# Baseline CAD2 Task1

## Lyrics Intelligibility



Anechdotic misshearing of lyrics are very common and one can find several examples on Internet, from websites dedicated to lyrics misshearings to stand-up comedies that exploit this in a houmorous way.

However, lyrics misshearings is an important problem for those with hearing loss {cite}`greasley2020music`.

In this second round of Cadenza Challenges, we are presenting a challenge where entrants needs to process a pop/rock music signal and increase the intelligibility with least loss of audio quality.

More on the challenge description on the [Cadenza website](https://cadenzachallenge.org/docs/cadenza2/intro). 

This tutorial walks through the process of running the lyrics intelligibility baseline using the shell interface.

## Create the environment

We first need to install the Clarity package.

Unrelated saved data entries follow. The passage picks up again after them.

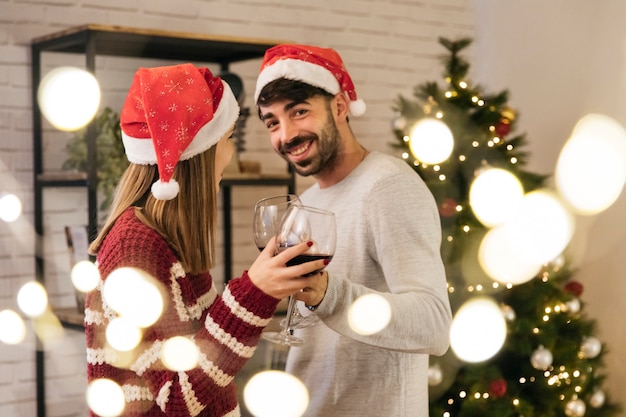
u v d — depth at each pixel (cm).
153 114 129
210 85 138
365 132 371
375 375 160
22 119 288
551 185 371
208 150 136
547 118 375
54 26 294
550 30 373
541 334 295
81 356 296
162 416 122
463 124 296
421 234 156
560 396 301
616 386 340
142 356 120
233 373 120
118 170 277
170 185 128
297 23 350
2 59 284
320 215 131
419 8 389
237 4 333
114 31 260
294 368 170
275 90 169
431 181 287
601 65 347
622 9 338
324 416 163
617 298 339
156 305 118
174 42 277
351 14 366
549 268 310
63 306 298
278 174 312
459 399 286
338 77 173
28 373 289
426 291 151
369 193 161
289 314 146
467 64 309
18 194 288
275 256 123
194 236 133
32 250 290
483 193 244
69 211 300
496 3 402
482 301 171
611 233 340
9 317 236
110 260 125
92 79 194
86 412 299
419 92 322
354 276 163
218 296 137
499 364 300
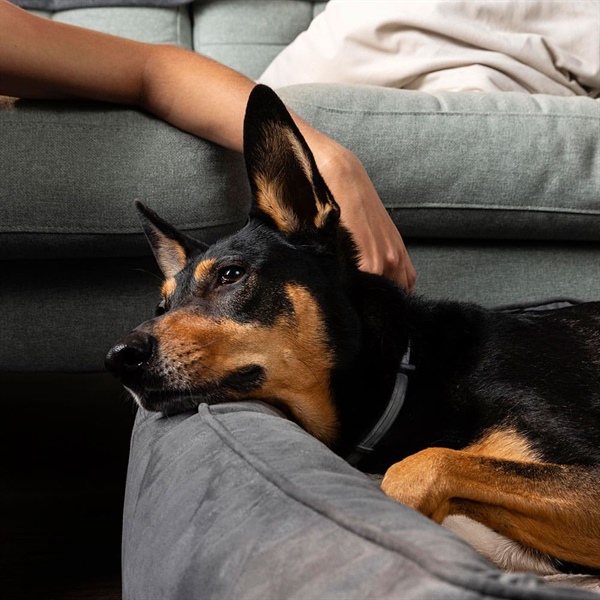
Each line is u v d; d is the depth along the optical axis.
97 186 1.92
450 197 2.23
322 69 2.73
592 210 2.26
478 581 0.63
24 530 2.09
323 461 1.00
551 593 0.61
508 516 1.24
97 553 1.95
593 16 2.67
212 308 1.41
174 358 1.33
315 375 1.44
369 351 1.47
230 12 3.63
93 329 2.09
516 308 2.13
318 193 1.48
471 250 2.33
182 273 1.52
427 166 2.21
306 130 1.79
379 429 1.44
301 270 1.46
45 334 2.07
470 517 1.26
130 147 1.94
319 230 1.50
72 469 2.56
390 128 2.21
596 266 2.37
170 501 1.07
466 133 2.22
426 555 0.69
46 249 1.95
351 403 1.46
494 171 2.22
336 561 0.75
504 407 1.38
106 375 3.96
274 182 1.50
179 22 3.61
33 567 1.87
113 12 3.55
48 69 1.84
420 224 2.26
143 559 1.04
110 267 2.08
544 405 1.37
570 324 1.57
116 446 2.80
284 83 2.90
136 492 1.24
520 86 2.58
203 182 1.97
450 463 1.22
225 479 1.00
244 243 1.48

For this, we use the tag version of the challenge, **v6.0.0**

### Setting the Location of the Project

For convenience, we are setting an environment variable with the location of the root working directory of the project. This variable will be used in various places throughout the tutorial. Please change this value to reflect where you have installed this notebook on your system.

In [None]:
import os
os.environ["NBOOKROOT"] = os.getcwd()
os.getenv("NBOOKROOT")

In [1]:
from IPython.display import clear_output

import os
import sys

print("Cloning git repo...")
!git clone --depth 1 --branch v0.6.0 https://github.com/claritychallenge/clarity.git


Repository installed


In [None]:
%cd clarity
%pip install -e .

sys.path.append(f'{os.getenv("NBOOKROOT")}/clarity')

clear_output()
print("Repository installed")

## Get the demo data

We will be using music audio and listener metadata.

In [None]:
import gdown

!gdown 10SfuZR7yVlVO6RwNUc3kPeJHGiwpN3VS
!mv cadenza_data_demo.tar.xz recipes/cad1/task1/baseline
!tar -xvf cadenza_data_demo.tar.xz

clear_output()
print("Data installed")

Data installed


## Changing working Directory

Next, we change working directory to the location of the shell scripts we wish to run.

In [None]:
%cd {os.environ['NBOOKROOT']}/clarity/recipes/cad1/task1/baseline
%pwd

/content/clarity/recipes/cad1/task1/baseline


'/content/clarity/recipes/cad1/task1/baseline'

## Inspecting Existing Configuration

All of the included shell scripts take configurable variables from the yaml files in the same directory as the shell script.Typically these are named <code>config.yaml</code>, however, other names may be used if more than one shell script is in a directory.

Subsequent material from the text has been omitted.